Records to use:
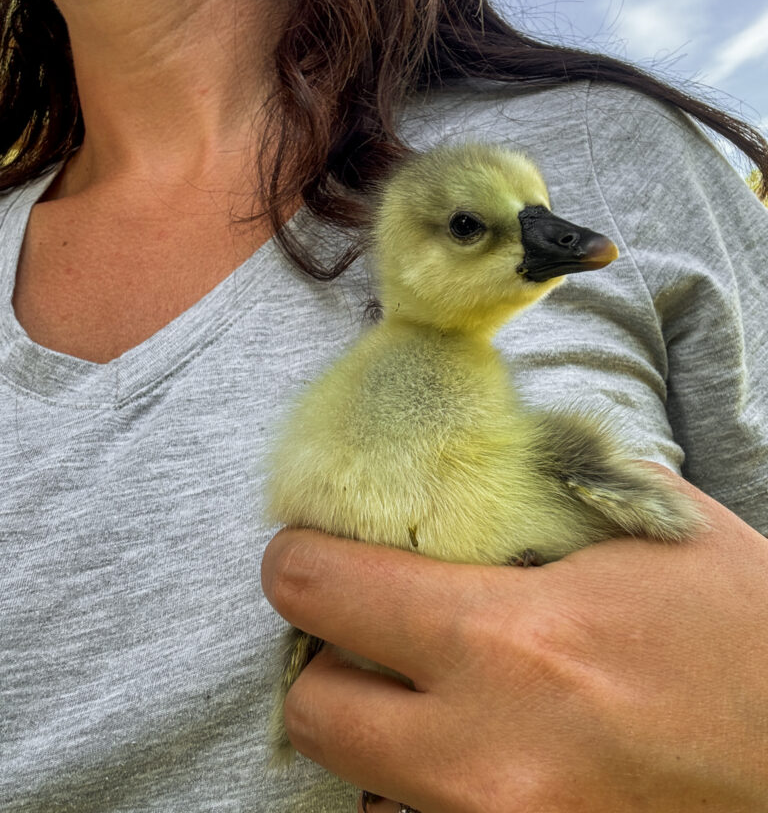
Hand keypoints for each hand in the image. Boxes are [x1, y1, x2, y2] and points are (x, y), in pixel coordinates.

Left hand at [261, 468, 767, 811]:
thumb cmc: (747, 635)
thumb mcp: (652, 532)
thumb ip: (543, 481)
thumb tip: (468, 449)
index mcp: (514, 641)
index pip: (321, 589)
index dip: (300, 556)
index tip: (313, 548)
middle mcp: (487, 755)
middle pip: (310, 707)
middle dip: (326, 655)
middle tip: (372, 626)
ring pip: (358, 782)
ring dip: (379, 728)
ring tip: (439, 689)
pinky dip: (426, 787)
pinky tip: (483, 745)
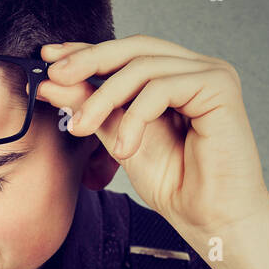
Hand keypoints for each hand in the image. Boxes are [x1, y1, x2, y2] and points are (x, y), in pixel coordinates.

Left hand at [38, 35, 268, 245]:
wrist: (210, 220)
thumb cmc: (175, 185)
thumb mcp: (119, 138)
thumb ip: (92, 108)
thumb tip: (52, 82)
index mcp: (175, 76)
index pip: (126, 53)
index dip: (87, 51)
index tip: (48, 59)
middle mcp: (195, 69)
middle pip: (134, 49)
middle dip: (88, 61)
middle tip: (54, 77)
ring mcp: (210, 74)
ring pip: (142, 67)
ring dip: (103, 98)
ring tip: (81, 128)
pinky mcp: (220, 86)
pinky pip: (162, 87)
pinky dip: (135, 116)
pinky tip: (126, 148)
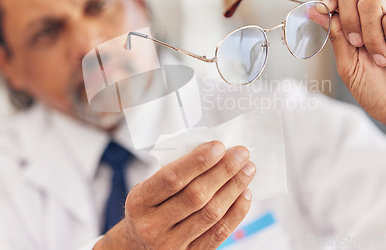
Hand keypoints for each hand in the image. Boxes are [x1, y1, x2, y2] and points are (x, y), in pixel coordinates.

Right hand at [96, 141, 254, 248]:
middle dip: (223, 171)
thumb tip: (214, 153)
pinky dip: (236, 212)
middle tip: (241, 153)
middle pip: (196, 195)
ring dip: (234, 188)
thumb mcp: (149, 189)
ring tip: (247, 170)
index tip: (219, 146)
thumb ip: (175, 172)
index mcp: (139, 201)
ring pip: (211, 213)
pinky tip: (245, 194)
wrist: (138, 247)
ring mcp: (171, 245)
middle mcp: (152, 226)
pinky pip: (219, 233)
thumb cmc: (150, 208)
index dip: (198, 161)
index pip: (172, 178)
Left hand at [319, 0, 385, 192]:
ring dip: (372, 38)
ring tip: (380, 60)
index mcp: (352, 25)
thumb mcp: (347, 65)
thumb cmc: (379, 92)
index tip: (324, 10)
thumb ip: (335, 36)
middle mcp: (371, 16)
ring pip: (372, 4)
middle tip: (356, 44)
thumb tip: (315, 12)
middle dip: (348, 16)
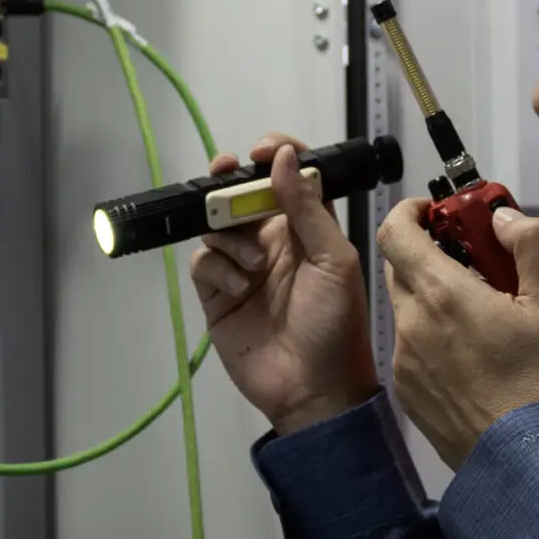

Work order:
Each line of the listing above that includes the word "Left" should be copied.

The completed task:
Left hand at [261, 468, 767, 811]:
Left hand at [38, 35, 268, 245]:
Left hand at [319, 0, 385, 192]:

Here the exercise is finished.